• **Selected text**:
※
Exhibit 4.25




THIS SHARE PURCHASE AGREEMENT (this “Agreement”) is made as of May 8th , 2018 by and among P.V. Nano Cell Ltd., a company incorporated under the laws of the State of Israel, with offices located at 8 Hamasger St., PO Box 236, Migdal Ha-Emek, 2310102, Israel (the “Company”) and Slobel. (“Investor”).


The Parties hereby agree as follows:


1.The Company wishes to raise capital by means of a loan convertible to Ordinary Shares, par value NIS 0.01 each, of the Company (the “Ordinary Shares”).


2.The Investor agrees to give a loan to the Company at an amount of $170,000 (“The Loan”).


3.The loan has a Original Issue Discount (01D) of 10%.


4.The loan will be for a period of 18 month from closing date and will convertible to Ordinary shares at a conversion price of $1 per share.


5.The Loan will bear interest of 6% per year.
※
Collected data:
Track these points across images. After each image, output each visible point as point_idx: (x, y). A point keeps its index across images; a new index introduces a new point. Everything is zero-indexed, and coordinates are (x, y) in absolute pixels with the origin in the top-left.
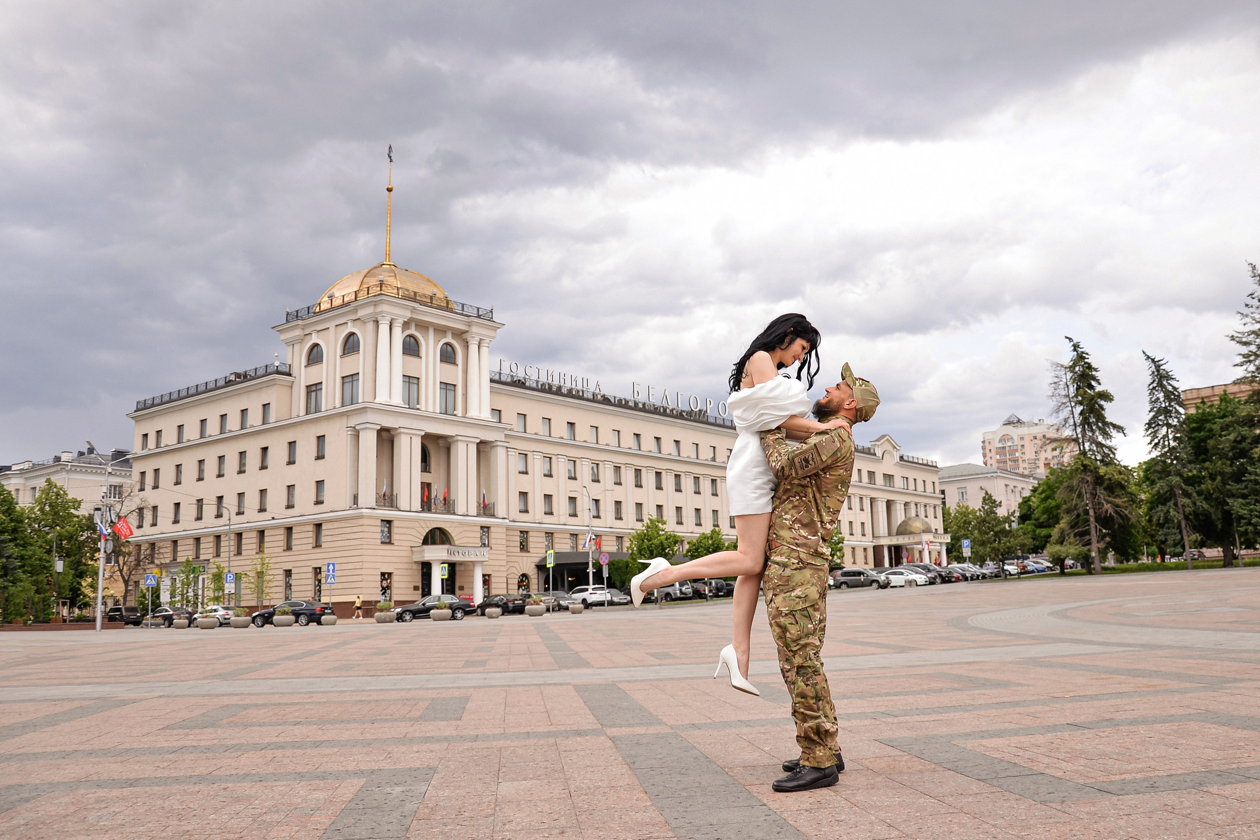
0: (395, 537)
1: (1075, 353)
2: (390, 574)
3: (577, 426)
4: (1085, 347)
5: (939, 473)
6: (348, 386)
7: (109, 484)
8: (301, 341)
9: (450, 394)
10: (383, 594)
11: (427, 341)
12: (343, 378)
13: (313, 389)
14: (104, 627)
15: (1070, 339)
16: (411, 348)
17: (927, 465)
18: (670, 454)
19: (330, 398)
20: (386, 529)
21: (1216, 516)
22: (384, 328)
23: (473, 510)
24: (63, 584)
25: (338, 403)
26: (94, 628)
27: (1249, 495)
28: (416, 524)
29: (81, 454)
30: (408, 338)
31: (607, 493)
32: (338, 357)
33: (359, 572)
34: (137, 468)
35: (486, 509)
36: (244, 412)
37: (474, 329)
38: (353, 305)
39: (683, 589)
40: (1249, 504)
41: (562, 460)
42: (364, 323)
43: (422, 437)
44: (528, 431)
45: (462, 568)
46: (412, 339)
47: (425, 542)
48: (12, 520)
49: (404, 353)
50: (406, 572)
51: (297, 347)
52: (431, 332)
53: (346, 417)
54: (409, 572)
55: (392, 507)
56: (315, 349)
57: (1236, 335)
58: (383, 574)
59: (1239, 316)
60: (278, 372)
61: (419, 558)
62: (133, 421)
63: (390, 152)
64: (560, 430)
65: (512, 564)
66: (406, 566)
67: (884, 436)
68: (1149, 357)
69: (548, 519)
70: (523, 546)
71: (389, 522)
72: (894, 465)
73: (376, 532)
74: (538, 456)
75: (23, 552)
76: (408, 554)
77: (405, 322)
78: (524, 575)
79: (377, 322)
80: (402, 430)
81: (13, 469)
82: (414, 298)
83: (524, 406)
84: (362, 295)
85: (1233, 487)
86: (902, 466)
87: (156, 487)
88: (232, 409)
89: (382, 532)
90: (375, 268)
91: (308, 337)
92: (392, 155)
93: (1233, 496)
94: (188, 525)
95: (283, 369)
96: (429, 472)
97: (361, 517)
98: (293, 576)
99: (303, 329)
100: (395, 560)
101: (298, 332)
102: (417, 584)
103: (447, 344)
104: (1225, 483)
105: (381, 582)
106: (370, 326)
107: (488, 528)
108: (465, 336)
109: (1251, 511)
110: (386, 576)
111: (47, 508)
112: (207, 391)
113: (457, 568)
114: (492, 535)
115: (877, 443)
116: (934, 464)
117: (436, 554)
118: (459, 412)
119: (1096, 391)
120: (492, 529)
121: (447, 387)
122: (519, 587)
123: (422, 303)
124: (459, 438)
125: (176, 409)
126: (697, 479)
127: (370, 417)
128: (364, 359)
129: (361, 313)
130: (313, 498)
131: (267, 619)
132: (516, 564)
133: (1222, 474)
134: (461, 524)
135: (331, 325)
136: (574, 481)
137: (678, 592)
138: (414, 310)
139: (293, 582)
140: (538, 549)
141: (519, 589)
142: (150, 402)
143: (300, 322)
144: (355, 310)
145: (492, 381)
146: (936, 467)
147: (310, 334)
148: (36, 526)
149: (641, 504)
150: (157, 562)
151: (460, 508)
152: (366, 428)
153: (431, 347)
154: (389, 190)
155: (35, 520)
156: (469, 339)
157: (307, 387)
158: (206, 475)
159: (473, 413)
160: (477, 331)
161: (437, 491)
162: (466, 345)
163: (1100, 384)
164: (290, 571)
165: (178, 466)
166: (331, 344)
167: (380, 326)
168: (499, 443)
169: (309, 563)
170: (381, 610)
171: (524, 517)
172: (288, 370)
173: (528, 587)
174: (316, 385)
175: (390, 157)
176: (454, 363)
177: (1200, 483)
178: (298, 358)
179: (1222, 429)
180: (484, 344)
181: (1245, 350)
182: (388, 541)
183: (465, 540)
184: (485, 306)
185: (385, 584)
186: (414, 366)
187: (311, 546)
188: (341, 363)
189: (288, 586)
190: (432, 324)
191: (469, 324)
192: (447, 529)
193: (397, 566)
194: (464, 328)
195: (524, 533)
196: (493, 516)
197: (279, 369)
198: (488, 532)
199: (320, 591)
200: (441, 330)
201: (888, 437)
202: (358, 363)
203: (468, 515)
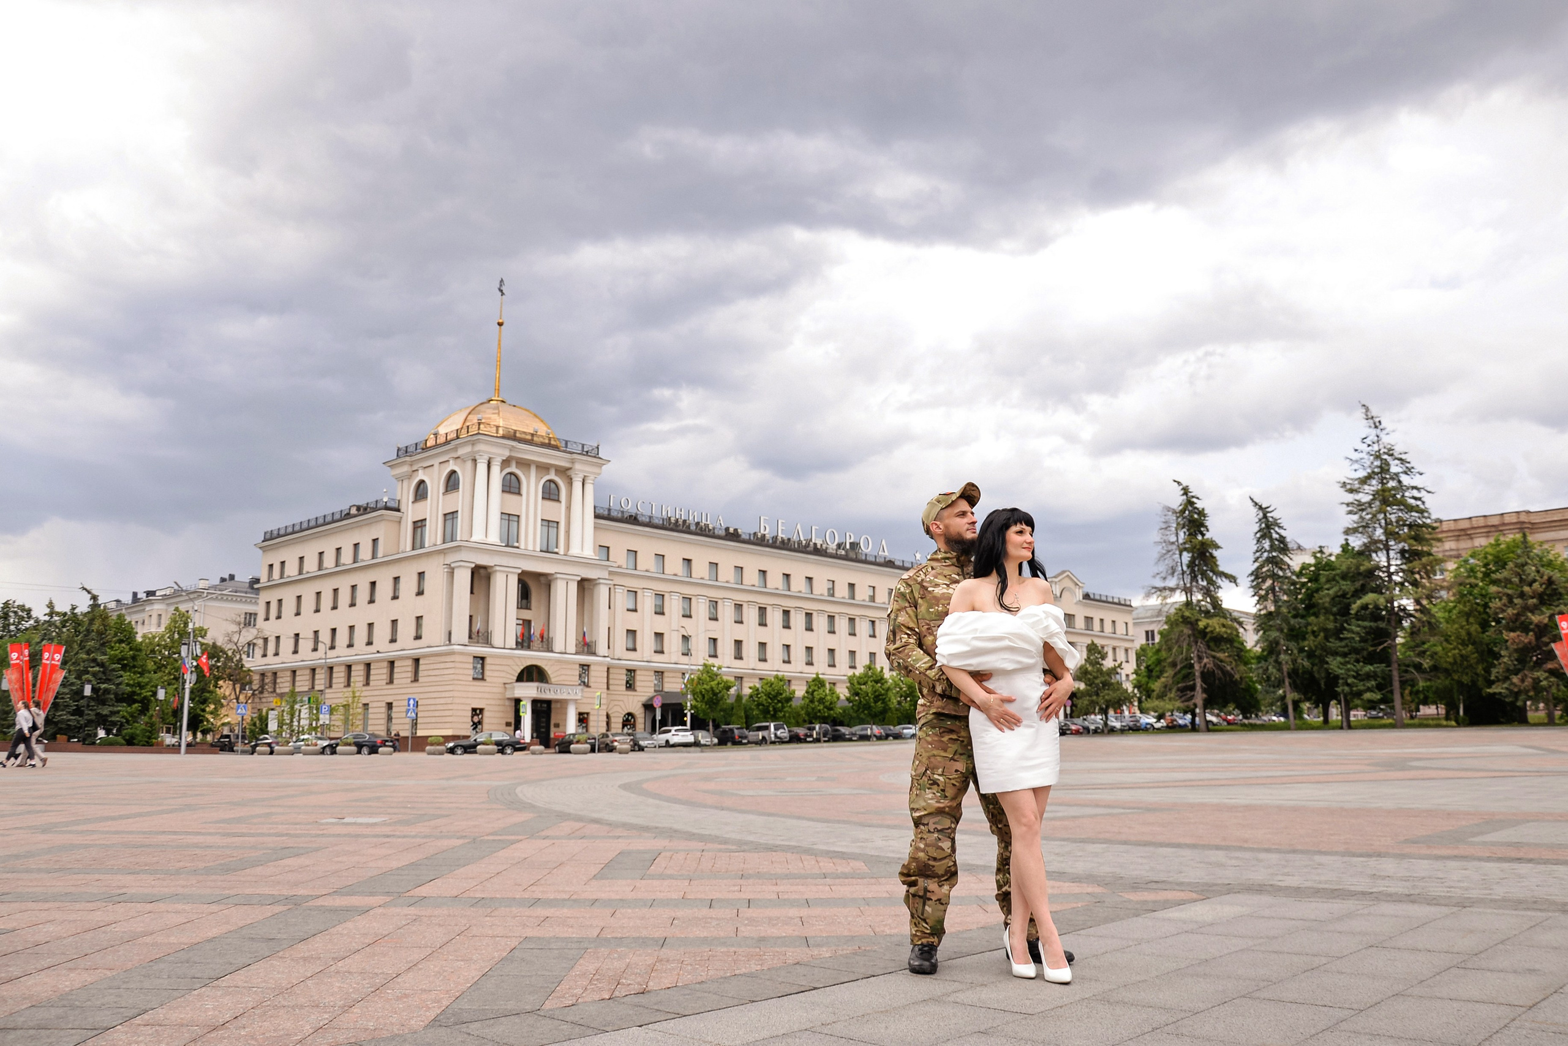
0: (487, 673)
1: (1185, 497)
2: (481, 710)
3: (694, 563)
4: (1194, 491)
5: (1134, 613)
6: (449, 523)
7: (244, 611)
8: (410, 477)
9: (553, 531)
10: (474, 729)
11: (528, 478)
12: (445, 515)
13: (419, 525)
14: (187, 752)
15: (1179, 483)
16: (512, 486)
17: (1119, 604)
18: (800, 592)
19: (433, 535)
20: (479, 666)
21: (1320, 675)
22: (482, 467)
23: (572, 648)
24: (166, 711)
25: (439, 541)
26: (179, 753)
27: (1350, 654)
28: (510, 662)
29: (223, 580)
30: (509, 476)
31: (726, 631)
32: (441, 495)
33: (450, 707)
34: (264, 597)
35: (586, 646)
36: (356, 545)
37: (577, 466)
38: (453, 443)
39: (779, 733)
40: (1348, 662)
41: (675, 597)
42: (464, 461)
43: (519, 575)
44: (638, 568)
45: (559, 705)
46: (513, 477)
47: (520, 679)
48: (131, 649)
49: (503, 491)
50: (496, 708)
51: (405, 483)
52: (533, 469)
53: (443, 556)
54: (501, 708)
55: (487, 643)
56: (422, 486)
57: (1348, 481)
58: (474, 710)
59: (1348, 462)
60: (387, 508)
61: (509, 695)
62: (260, 551)
63: (501, 285)
64: (674, 566)
65: (616, 703)
66: (498, 702)
67: (1064, 572)
68: (1256, 504)
69: (659, 657)
70: (630, 685)
71: (483, 659)
72: (1076, 603)
73: (468, 669)
74: (648, 593)
75: (140, 679)
76: (501, 690)
77: (503, 461)
78: (629, 714)
79: (475, 461)
80: (498, 568)
81: (157, 594)
82: (512, 436)
83: (634, 543)
84: (463, 434)
85: (1333, 644)
86: (1085, 605)
87: (279, 617)
88: (346, 542)
89: (475, 668)
90: (482, 404)
91: (416, 473)
92: (503, 288)
93: (1335, 654)
94: (307, 656)
95: (391, 504)
96: (530, 609)
97: (452, 653)
98: (394, 709)
99: (411, 465)
100: (486, 696)
101: (405, 469)
102: (509, 720)
103: (550, 481)
104: (1326, 638)
105: (472, 717)
106: (469, 464)
107: (588, 666)
108: (569, 473)
109: (1348, 670)
110: (478, 712)
111: (176, 636)
112: (325, 524)
113: (553, 706)
114: (592, 673)
115: (1054, 580)
116: (1128, 603)
117: (529, 691)
118: (561, 550)
119: (1205, 537)
120: (592, 668)
121: (548, 523)
122: (624, 726)
123: (520, 440)
124: (558, 576)
125: (298, 540)
126: (831, 618)
127: (463, 555)
128: (463, 497)
129: (461, 452)
130: (413, 634)
131: (373, 750)
132: (621, 703)
133: (1325, 630)
134: (559, 661)
135: (435, 462)
136: (689, 619)
137: (773, 736)
138: (512, 449)
139: (393, 715)
140: (646, 688)
141: (623, 728)
142: (275, 533)
143: (408, 459)
144: (455, 449)
145: (597, 516)
146: (1131, 606)
147: (417, 470)
148: (167, 653)
149: (765, 644)
150: (278, 691)
151: (558, 645)
152: (460, 566)
153: (532, 485)
154: (500, 324)
155: (165, 647)
156: (573, 476)
157: (414, 522)
158: (322, 607)
159: (575, 550)
160: (580, 469)
161: (536, 629)
162: (570, 482)
163: (1208, 530)
164: (391, 703)
165: (299, 597)
166: (435, 482)
167: (478, 465)
168: (601, 581)
169: (381, 698)
170: (432, 744)
171: (631, 655)
172: (397, 506)
173: (634, 726)
174: (453, 513)
175: (501, 291)
176: (558, 501)
177: (1304, 639)
178: (406, 494)
179: (1328, 581)
180: (588, 481)
181: (1350, 498)
182: (481, 678)
183: (563, 678)
184: (591, 443)
185: (476, 719)
186: (513, 504)
187: (409, 680)
188: (443, 500)
189: (390, 719)
190: (534, 462)
191: (573, 461)
192: (543, 667)
193: (489, 702)
194: (567, 465)
195: (631, 672)
196: (594, 654)
197: (388, 504)
198: (588, 670)
199: (416, 724)
200: (543, 468)
201: (1068, 573)
202: (457, 501)
203: (565, 653)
※
• **Requirement 1**: Copy the part of the share purchase agreement that opens with the words "THIS SHARE PURCHASE" and closes with "(01D) of 10%.", switching "Investor" to "Lender".
• **Requirement 2**: Rewrite the records from their start through the line containing "40: (1249, 504)" as a JSON list of strings with one string per line, skipping blank lines and leaving out the pictures.
The share purchase agreement and the records are unrelated.

• **Exercise result 1**:
THIS SHARE PURCHASE AGREEMENT (this “Agreement”) is made as of May 8th , 2018 by and among P.V. Nano Cell Ltd., a company incorporated under the laws of the State of Israel, with offices located at 8 Hamasger St., PO Box 236, Migdal Ha-Emek, 2310102, Israel (the “Company”) and Slobel. (“Lender”).


The Parties hereby agree as follows:


1.The Company wishes to raise capital by means of a loan convertible to Ordinary Shares, par value NIS 0.01 each, of the Company (the “Ordinary Shares”).


2.The Lender agrees to give a loan to the Company at an amount of $170,000 (“The Loan”).


3.The loan has a Original Issue Discount (01D) of 10%.

• **Exercise result 2**:
[
  "Track these points across images. After each image, output each visible point as point_idx: (x, y). A point keeps its index across images; a new index introduces a new point. Everything is zero-indexed, and coordinates are (x, y) in absolute pixels with the origin in the top-left.",
  "0: (395, 537)",
  "1: (1075, 353)",
  "2: (390, 574)",
  "3: (577, 426)",
  "4: (1085, 347)",
  "5: (939, 473)",
  "6: (348, 386)",
  "7: (109, 484)",
  "8: (301, 341)",
  "9: (450, 394)",
  "10: (383, 594)",
  "11: (427, 341)",
  "12: (343, 378)",
  "13: (313, 389)",
  "14: (104, 627)",
  "15: (1070, 339)",
  "16: (411, 348)",
  "17: (927, 465)",
  "18: (670, 454)",
  "19: (330, 398)",
  "20: (386, 529)",
  "21: (1216, 516)",
  "22: (384, 328)",
  "23: (473, 510)",
  "24: (63, 584)",
  "25: (338, 403)",
  "26: (94, 628)",
  "27: (1249, 495)",
  "28: (416, 524)",
  "29: (81, 454)",
  "30: (408, 338)",
  "31: (607, 493)",
  "32: (338, 357)",
  "33: (359, 572)",
  "34: (137, 468)",
  "35: (486, 509)",
  "36: (244, 412)",
  "37: (474, 329)",
  "38: (353, 305)",
  "39: (683, 589)",
  "40: (1249, 504)"
]